Ask InteliG “How much of our code is AI-assisted?” and Cognis returns: 315 out of 400 commits are AI-assisted (78.75%). The AI assistance level on every high-risk commit is PRIMARY. AI is absorbing 35-65% of effort depending on complexity. One engineer owns 92-100% of commits across every active repository, heavily leveraging AI as a force multiplier — creating a concentration risk that collapses if that person or their AI tooling becomes unavailable.
That is not adoption measurement. That is intelligence. Waydev tells you who uses Copilot. InteliG tells you what happens to your engineering output if Copilot goes down.
Cognis AI reasoning. Cognis is not a chatbot bolted onto a dashboard.
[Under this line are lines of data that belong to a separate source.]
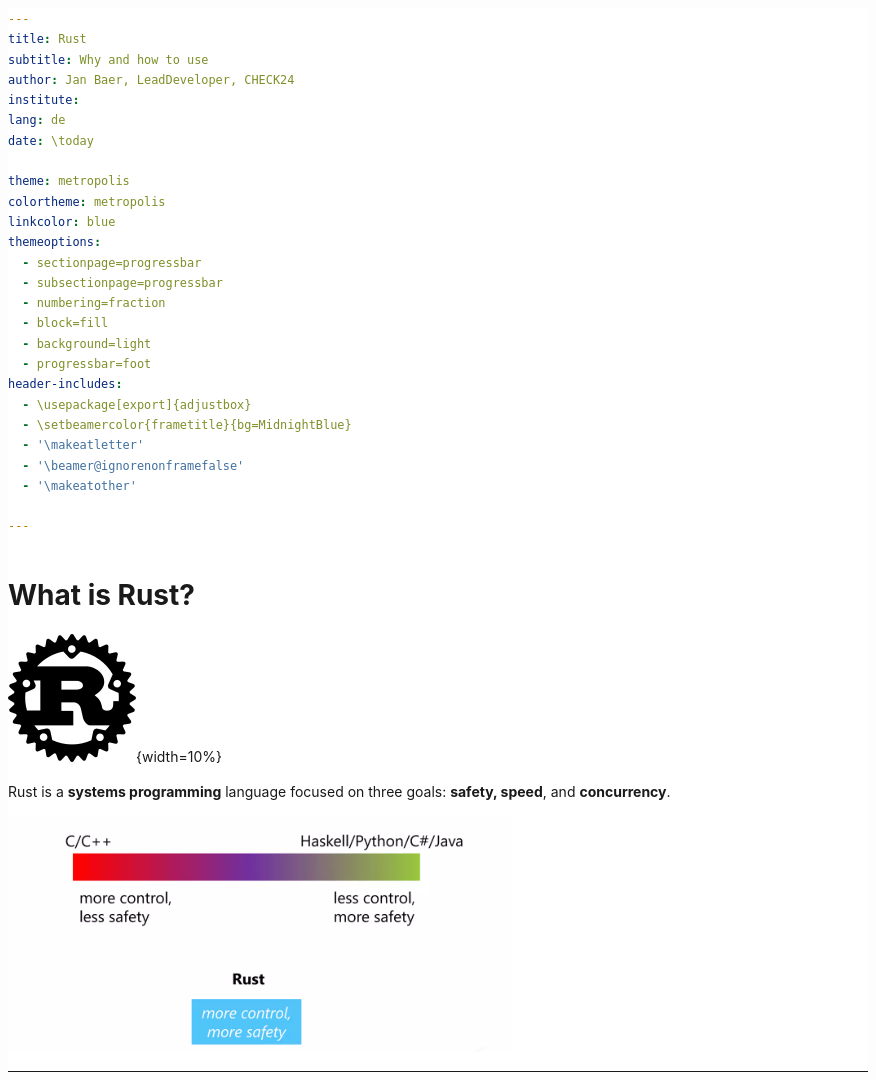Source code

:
 ```yaml
---
title: Rust
subtitle: Why and how to use
author: Jan Baer, LeadDeveloper, CHECK24
institute: 
lang: de
date: \today

theme: metropolis
colortheme: metropolis
linkcolor: blue
themeoptions:
  - sectionpage=progressbar
  - subsectionpage=progressbar
  - numbering=fraction
  - block=fill
  - background=light
  - progressbar=foot
header-includes:
  - \usepackage[export]{adjustbox}
  - \setbeamercolor{frametitle}{bg=MidnightBlue}
  - '\makeatletter'
  - '\beamer@ignorenonframefalse'
  - '\makeatother'

---
```


# What is Rust?

![](images/rust-logo.png){width=10%}

Rust is a **systems programming** language focused on three goals: **safety, speed**, and **concurrency**.

![](images/rust-more-control.png)

---
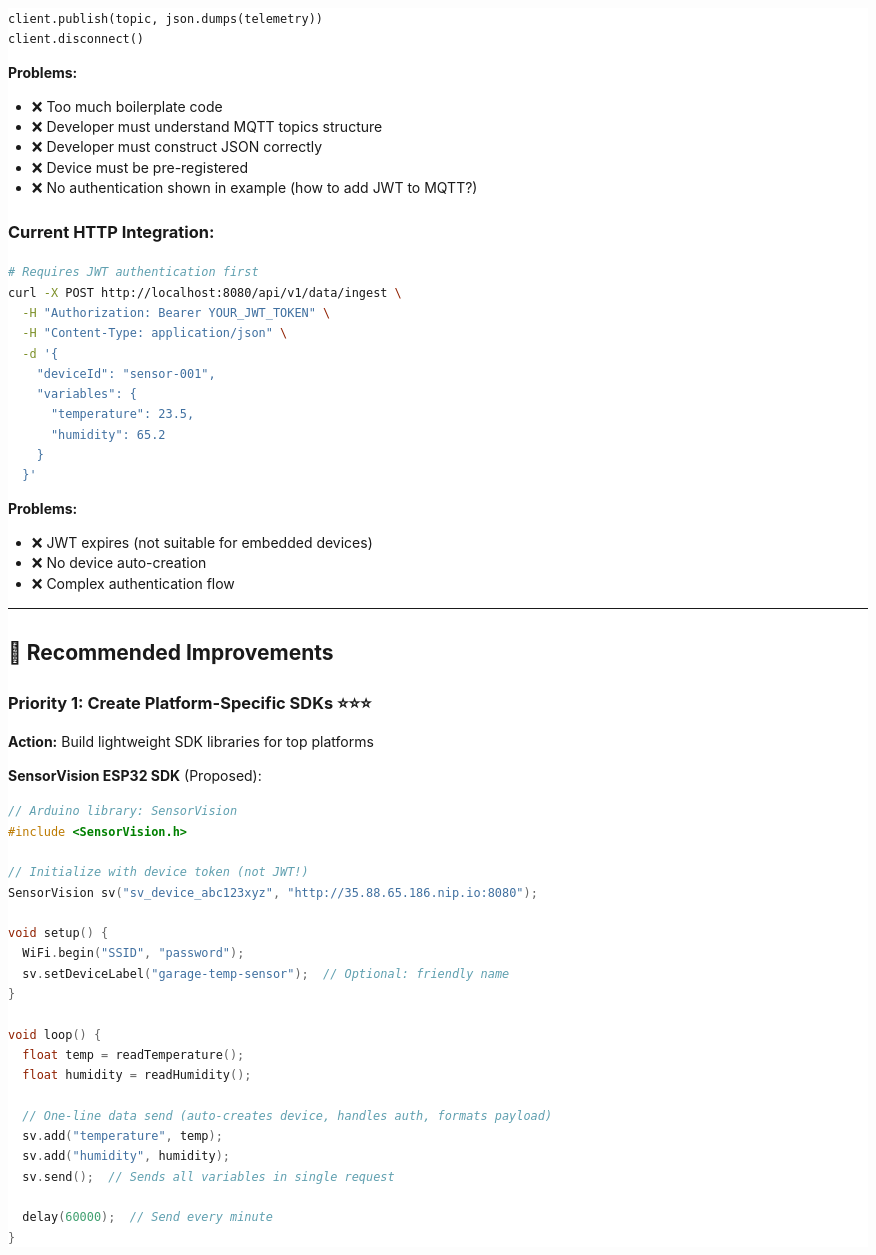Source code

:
 ```python
client.publish(topic, json.dumps(telemetry))
client.disconnect()
```

**Problems:**
- ❌ Too much boilerplate code
- ❌ Developer must understand MQTT topics structure
- ❌ Developer must construct JSON correctly
- ❌ Device must be pre-registered
- ❌ No authentication shown in example (how to add JWT to MQTT?)

### Current HTTP Integration:

```bash
# Requires JWT authentication first
curl -X POST http://localhost:8080/api/v1/data/ingest \
  -H "Authorization: Bearer YOUR_JWT_TOKEN" \
  -H "Content-Type: application/json" \
  -d '{
    "deviceId": "sensor-001",
    "variables": {
      "temperature": 23.5,
      "humidity": 65.2
    }
  }'
```

**Problems:**
- ❌ JWT expires (not suitable for embedded devices)
- ❌ No device auto-creation
- ❌ Complex authentication flow

---

## 🚀 Recommended Improvements

### **Priority 1: Create Platform-Specific SDKs** ⭐⭐⭐

**Action:** Build lightweight SDK libraries for top platforms

**SensorVision ESP32 SDK** (Proposed):
```cpp
// Arduino library: SensorVision
#include <SensorVision.h>

// Initialize with device token (not JWT!)
SensorVision sv("sv_device_abc123xyz", "http://35.88.65.186.nip.io:8080");

void setup() {
  WiFi.begin("SSID", "password");
  sv.setDeviceLabel("garage-temp-sensor");  // Optional: friendly name
}

void loop() {
  float temp = readTemperature();
  float humidity = readHumidity();

  // One-line data send (auto-creates device, handles auth, formats payload)
  sv.add("temperature", temp);
  sv.add("humidity", humidity);
  sv.send();  // Sends all variables in single request

  delay(60000);  // Send every minute
}
```
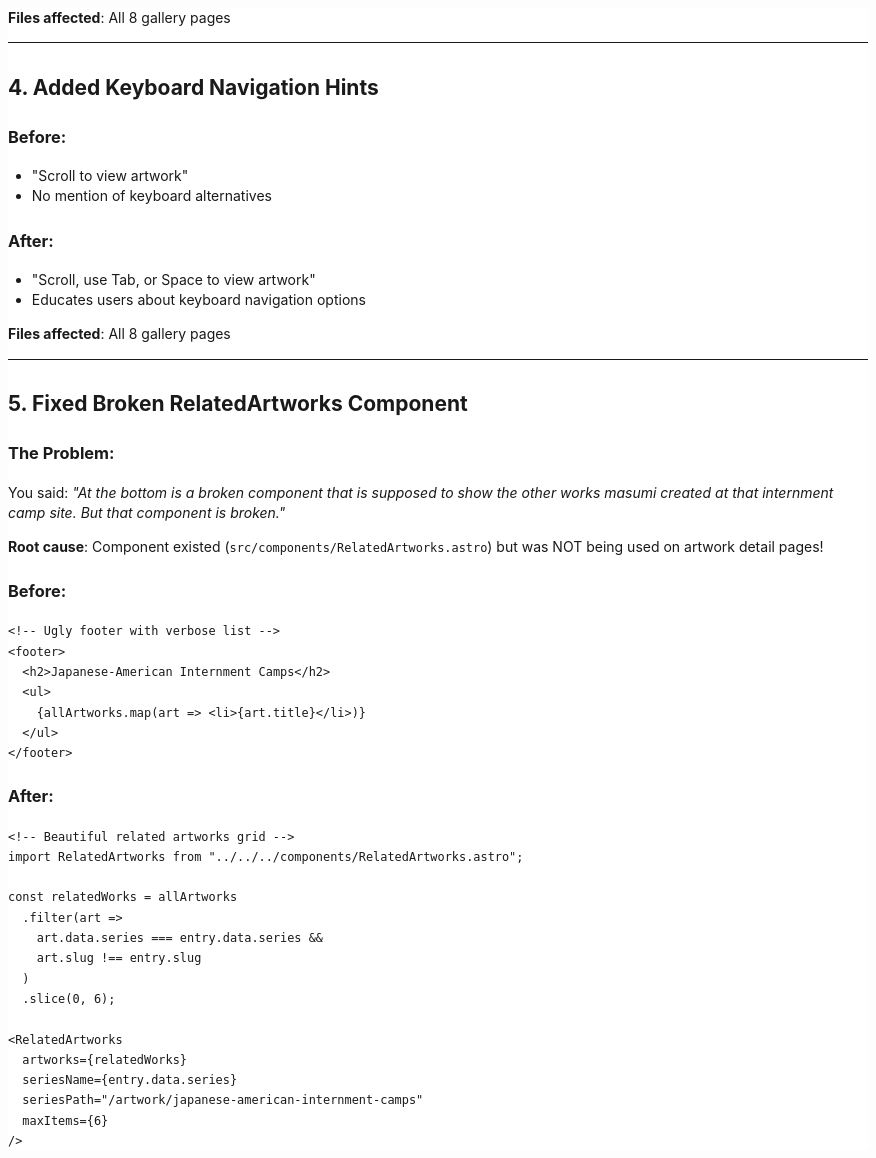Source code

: **Files affected**: All 8 gallery pages

---

## 4. Added Keyboard Navigation Hints

### Before:
- "Scroll to view artwork"
- No mention of keyboard alternatives

### After:
- "Scroll, use Tab, or Space to view artwork"
- Educates users about keyboard navigation options

**Files affected**: All 8 gallery pages

---

## 5. Fixed Broken RelatedArtworks Component

### The Problem:
You said: _"At the bottom is a broken component that is supposed to show the other works masumi created at that internment camp site. But that component is broken."_

**Root cause**: Component existed (`src/components/RelatedArtworks.astro`) but was NOT being used on artwork detail pages!

### Before:
```astro
<!-- Ugly footer with verbose list -->
<footer>
  <h2>Japanese-American Internment Camps</h2>
  <ul>
    {allArtworks.map(art => <li>{art.title}</li>)}
  </ul>
</footer>
```

### After:
```astro
<!-- Beautiful related artworks grid -->
import RelatedArtworks from "../../../components/RelatedArtworks.astro";

const relatedWorks = allArtworks
  .filter(art =>
    art.data.series === entry.data.series &&
    art.slug !== entry.slug
  )
  .slice(0, 6);

<RelatedArtworks
  artworks={relatedWorks}
  seriesName={entry.data.series}
  seriesPath="/artwork/japanese-american-internment-camps"
  maxItems={6}
/>
```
It is a reasoning engine that synthesizes across all pillars — code intelligence, strategy, finance, and knowledge — to answer questions no metric can. “Why did velocity drop last month?” might surface a strategic misalignment, a key contributor reassignment, or a decision made in a meeting three weeks ago that redirected half the team. Cognis connects those dots and gives you a specific recommendation.
The Real Comparison
Waydev answers: “How productive are my developers? Which teams adopted AI tools?”
InteliG answers: “Is my engineering organization building what matters, is it worth what I am paying, and what happens when the AI-assisted workflow that produces 78% of my code breaks?”
One is a reporting tool for engineering managers who want prettier dashboards. The other is an execution intelligence platform for engineering leaders who are accountable for outcomes, not activity.
Waydev has 150 metrics and 8 years of history. InteliG has four connected pillars and a reasoning engine that thinks across all of them. Metrics measure the past. Execution intelligence tells you what to do about the future.